Café Filosófico en Vélez-Málaga 5.6
21 de febrero de 2014, Cafetería Bentomiz,
17:30 horas.
No tenemos
un tiempo escaso, sino que perdemos mucho. La vida es lo bastante larga y para
realizar las cosas más importantes se nos ha otorgado con generosidad, si se
emplea bien toda ella. Pero si se desparrama en la ostentación y la dejadez,
donde no se gasta en nada bueno, cuando al fin nos acosa el inevitable trance
final, nos damos cuenta de que ha pasado una vida que no supimos que estaba
pasando.
(…) No
tienes por qué pensar en razón de sus canas y arrugas que alguien ha vivido mucho
tiempo: ése no ha vivido mucho, sino que ha estado ahí mucho tiempo. ¿Qué
pasaría si pensaras que ha navegado mucho uno al que una tempestad muy dura al
salir del puerto lo arrastró de acá y para allá y con los tumbos de unos vientos
que arremeten por puntos opuestos, lo mueve en círculos dentro del mismo espacio?
Ése no navegó mucho, sino que lo han zarandeado mucho.
Séneca, Sobre
la brevedad de la vida.
¿Es realmente tan breve la vida?
Estamos tan acostumbrados a medir el tiempo (tic, tac, tic,
tac) que nos parece que el tiempo es algo. Un objeto, objetivable, medible y
controlable, que existe sin nosotros, y al que tenemos que aferrarnos,
atrapándolo lo más posible, poseyéndolo cuanto más mejor —muchas veces para
hacer negocio con él; mirad, si no, de qué viven banqueros y financieros—. Pensamos
que nosotros no existimos sin el tiempo, cuando, quizás sea al revés, que el
tiempo nos necesita para ser. El tiempo es subjetivo. Esta es una conclusión a
la que arribaron los participantes durante nuestro café filosófico de los
viernes de la tercera semana de cada mes, en la Cafetería Bentomiz.
Y no penséis que fue una salida estrafalaria. El mismísimo
Inmmanuel Kant concibió el tiempo como un esquema de nuestra facultad de la
sensibilidad, que nos permite captar los objetos de este mundo: si no somos capaces
de situar las estimulaciones de nuestros sentidos en un espacio y en un tiempo
determinados, no percibimos nada con sentido. Así que ya lo veis, nuestros
participantes sabían tanto como Kant del tiempo, no en vano él y nosotros
vivimos en el mismo mundo, aunque él nos hablara desde otro tiempo, histórico. Quizás
por ello, porque el tiempo de nuestra vida es, en realidad, algo nuestro,
a veces nos parece demasiado breve y en otras ocasiones demasiado largo; pero
quizás no sea tan largo, ni tampoco tan corto como muchas veces sentimos. A ver
qué nos dijeron; escuchemos con atención.
***
TAREA 1: Reescribe de forma más breve el párrafo del texto sobre el café filosófico que empieza por "Estamos tan acostumbrados a medir el tiempo", conservando sus datos principales.
TAREA 2: Según el texto sobre el café filosófico, ¿cómo concibió Kant el tiempo?
TAREA 3: Prosigue el texto sobre el café filosófico a partir de la frase "A ver qué nos dijeron; escuchemos con atención."
***
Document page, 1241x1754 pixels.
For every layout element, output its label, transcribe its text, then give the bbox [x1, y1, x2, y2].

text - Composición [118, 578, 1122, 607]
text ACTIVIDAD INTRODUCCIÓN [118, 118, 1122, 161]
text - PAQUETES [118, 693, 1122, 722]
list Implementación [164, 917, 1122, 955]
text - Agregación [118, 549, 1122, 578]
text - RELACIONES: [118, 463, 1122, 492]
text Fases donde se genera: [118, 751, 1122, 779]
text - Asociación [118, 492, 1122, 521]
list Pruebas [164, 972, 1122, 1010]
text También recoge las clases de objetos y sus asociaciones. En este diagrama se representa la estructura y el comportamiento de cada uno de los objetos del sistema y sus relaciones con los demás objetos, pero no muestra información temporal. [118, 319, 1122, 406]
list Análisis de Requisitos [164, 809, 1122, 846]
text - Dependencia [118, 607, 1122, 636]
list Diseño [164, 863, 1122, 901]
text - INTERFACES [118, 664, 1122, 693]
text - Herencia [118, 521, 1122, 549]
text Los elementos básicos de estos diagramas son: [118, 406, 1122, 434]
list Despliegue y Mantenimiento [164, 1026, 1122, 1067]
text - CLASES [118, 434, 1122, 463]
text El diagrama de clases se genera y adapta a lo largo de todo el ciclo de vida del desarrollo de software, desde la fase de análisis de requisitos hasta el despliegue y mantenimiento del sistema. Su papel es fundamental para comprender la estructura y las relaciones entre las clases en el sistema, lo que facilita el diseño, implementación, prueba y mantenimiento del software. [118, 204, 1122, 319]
***
RESULTADO 1: De tanto medir el tiempo, lo vemos como un objeto medible y controlable que existe sin nosotros y al que nos aferramos para poseerlo, a menudo para hacer negocio, como banqueros y financieros. Creemos que no existimos sin el tiempo, aunque quizás sea el tiempo el que nos necesita para ser. Los participantes del café filosófico concluyeron que el tiempo es subjetivo. El café se celebra en la Cafetería Bentomiz los viernes de la tercera semana de cada mes.

RESULTADO 2: Como un esquema de nuestra facultad de la sensibilidad que nos permite captar los objetos de este mundo.

RESULTADO 3:
Debéis saber, primero, que este café filosófico se celebró
un día antes del 75º aniversario de la muerte del Poeta. Y, a propuesta de una
de las participantes, tuvimos un digno preámbulo a nuestra reunión. Una
“profesión de fe”, que comienza: “Dios no es el mar, está en el mar, riela /
como luna en el agua, o aparece / como una blanca vela; / en el mar se
despierta o se adormece”. Continúa: “El Dios que todos llevamos / el Dios que
todos hacemos, el Dios que todos buscamos y que nunca encontraremos. / Tres
dioses o tres personas del solo Dios verdadero”. Y sigue con la filosofía:
“Dice la razón: “Busquemos / la verdad. / Y el corazón: Vanidad. / La verdad ya
la tenemos. / La razón: ¡Ay, quién alcanza la verdad! / El corazón: Vanidad. /
La verdad es la esperanza. / Dice la razón: Tú mientes. / Y contesta el
corazón: / Quien miente eres tú, razón, / que dices lo que no sientes. / La
razón: Jamás podremos entendernos, corazón. / El corazón: Lo veremos”. Para
concluir, más filosóficamente todavía: “De la mar al percepto, / del percepto
al concepto, / del concepto a la idea / —¡oh, la linda tarea!—, / de la idea al
mar. / ¡Y otra vez a empezar!”. Es como siguió vivo el Poeta, aquella tarde
entre todos nosotros.
Y, acto seguido, nos obsequiaron los asistentes con algunos
de los aprendizajes que últimamente habían recibido de su vida. Aquellos
regalos preciosos que la vida les había deparado. Si uno está abierto, los
recibe, de lo contrario circulan por delante, pasando de largo. (Y de nuevo, la
vida nos parecerá demasiado breve). Para recibir, hay que estar receptivo. Ellos
han sido receptivos, tú también puedes, pues son como tú: “Probé a no juzgar y
todo me ha ido diferente, comprendo todo mucho mejor”; “He sido capaz de
dialogar para ser capaz de aceptar”; “He aprendido a diferenciar hechos y
valores, y me he dado cuenta cómo nos influimos continuamente unos a otros”; “Decían
que era bueno tener paciencia y persistir en la vida, y tenían razón, yo lo he
aprendido jugando por primera vez al juego del comecocos”; “En la lentitud está
la belleza, lo dice Antonio Soler en su novela Una historia violenta, y
yo lo he percibido así también; “No me atrevo a decirlo, no me parece un
aprendizaje muy filosófico…”
—Veamos a ver. Atrévete.
—Pues, resulta que no conocía una especia llamada cúrcuma.
—¿Por qué te interesó saberlo?
—Me gusta la cocina.
—¿Es importante para ti?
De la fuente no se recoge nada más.